[Problem requirements]: What number of lines in the records below hold the word "Senpai"? Give that number alone.

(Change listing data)
--*--
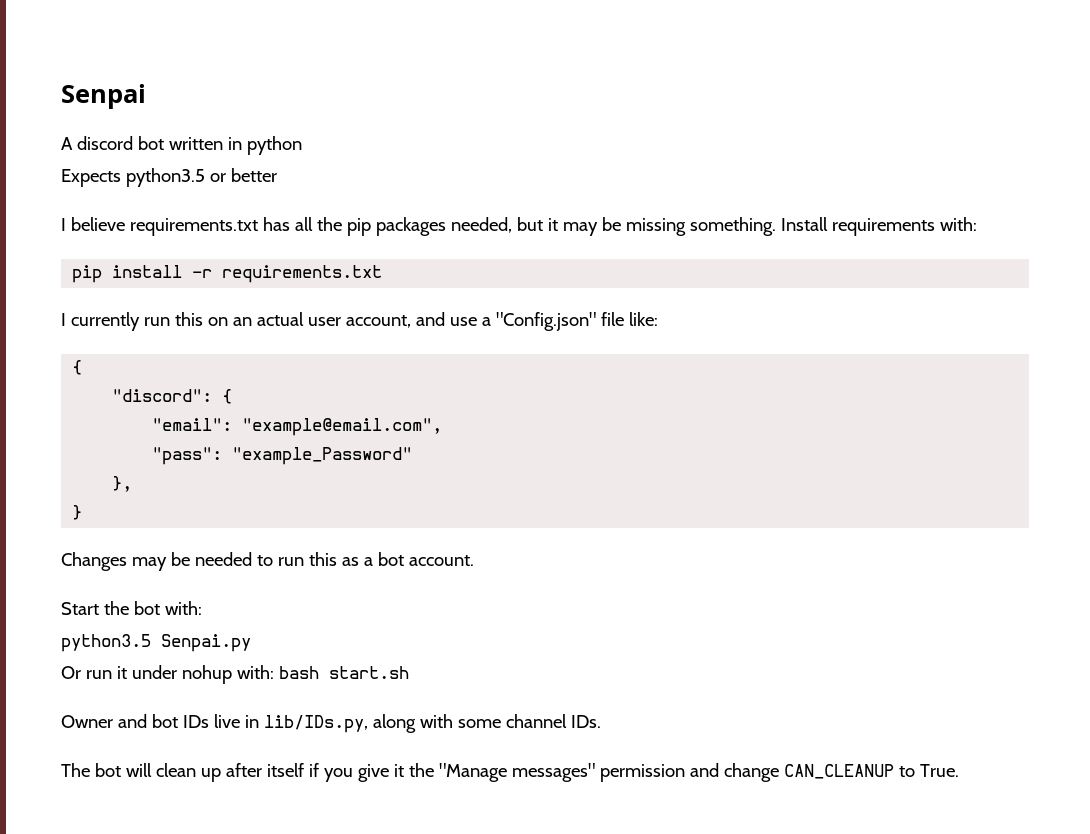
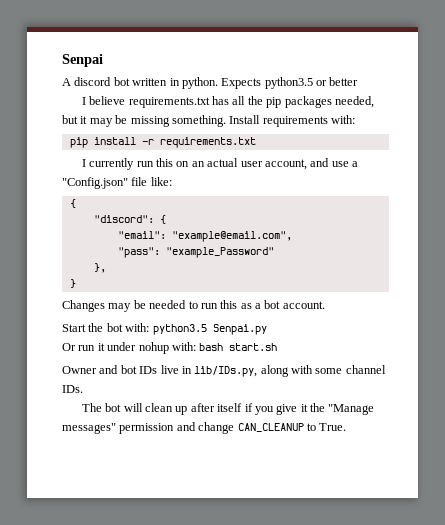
[246,136,302,155] python // -> [181,77,218,89] python.
(202, 608) // -> (150, 327) none

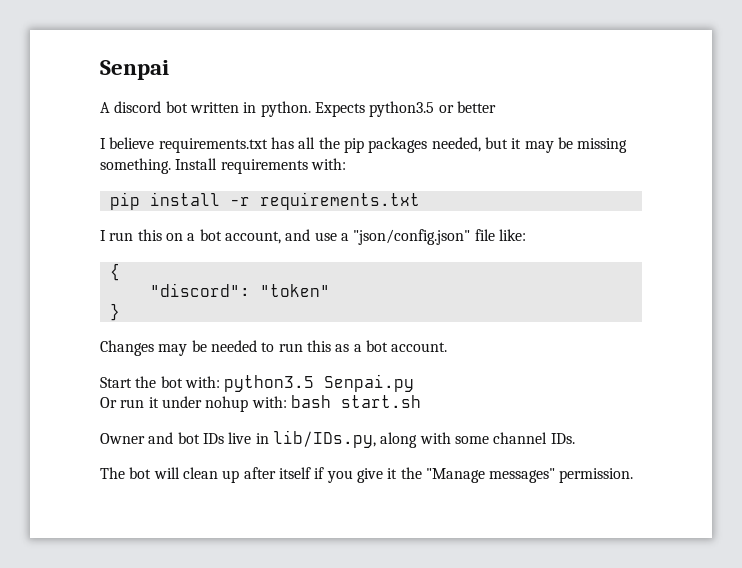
[89,158,135,170] currently -> (106, 235) none
[191,158,263,167] an actual user -> [187,229,222,241] a bot
[62,177,128,189] "Config.json" -> [353,229,471,245] "json/config.json"
[159,215,166,224] [117,231,292,242] [117,247,274,258] [93,263,106,273] { // "email": "example@email.com", // "pass": "example_Password" // }, -> [259,284,330,297] "token"
[119,422,347,434] permission and change CAN_CLEANUP to True. -> [559,468,634,483] permission.

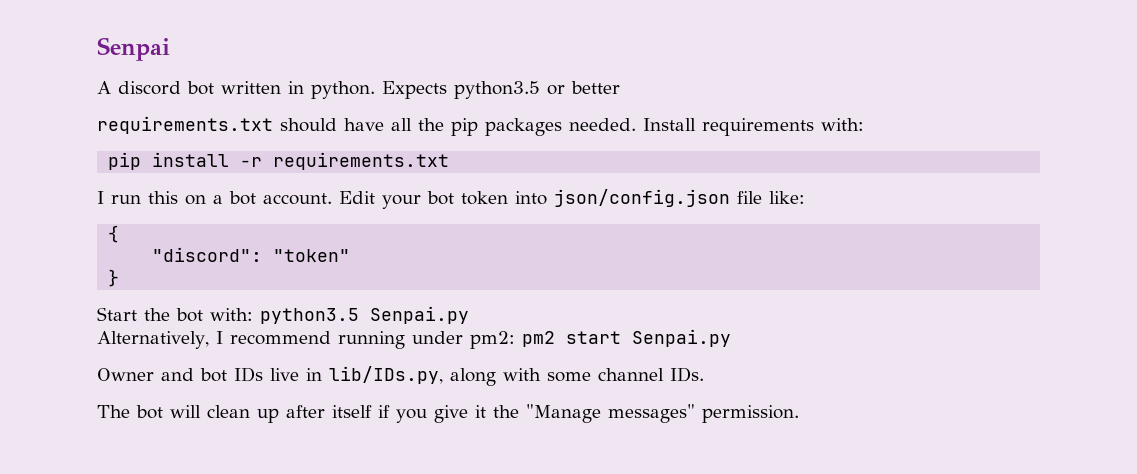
[100,137,628,153] [100,158,171,174] I believe requirements.txt has all the pip packages needed, but it may be missing something. -> [97,116,636,136] requirements.txt should have all the pip packages needed.
[224,229,471,245] account, and use a "json/config.json" -> [263,189,730,209] account. Edit your bot token into json/config.json
[100,340,448,356] // Changes may be needed to run this as a bot account. -> (120, 278) none
[100,395,421,412] Or run it under nohup with: bash start.sh -> [97,329,731,349] Alternatively, I recommend running under pm2: pm2 start Senpai.py

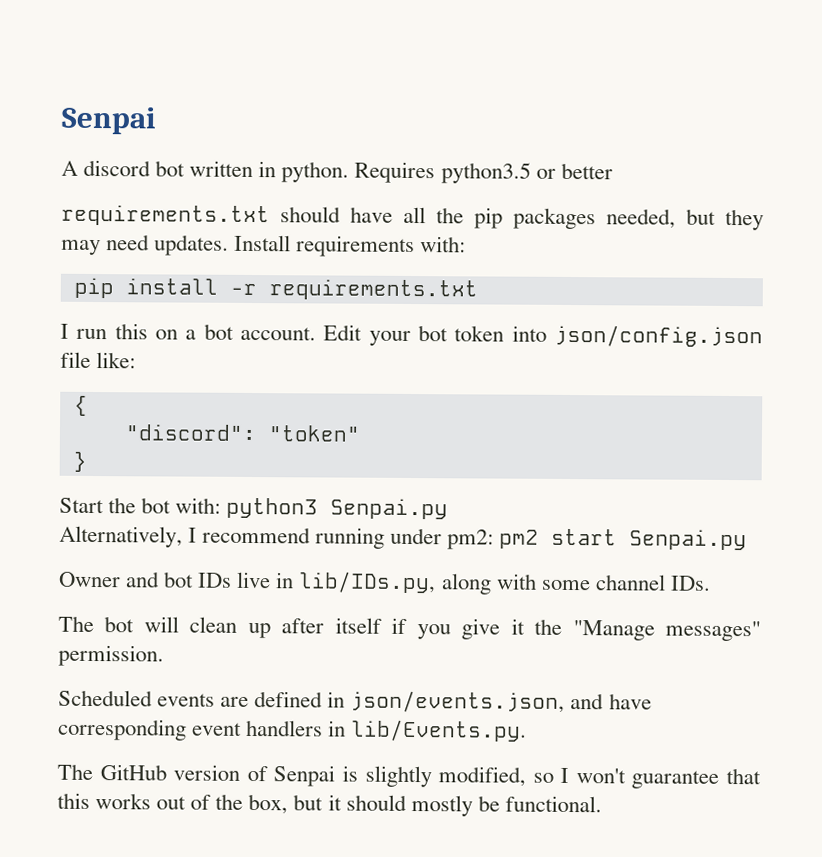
[382,81,447,99] Expects -> [354,161,436,184] Requires
[569,118,636,131] needed. -> [606,208,764,231] [61,234,230,256] needed, but they may need updates.
[260,308,359,324] python3.5 -> [226,497,319,519] python3
(799, 414) none -> [58,689,652,713] [58,718,528,742] [57,763,761,789] [57,792,602,817] // Scheduled events are defined in json/events.json, and have corresponding event handlers in lib/Events.py. // The GitHub version of Senpai is slightly modified, so I won't guarantee that this works out of the box, but it should mostly be functional.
--*--
[Response to this exercise]: 2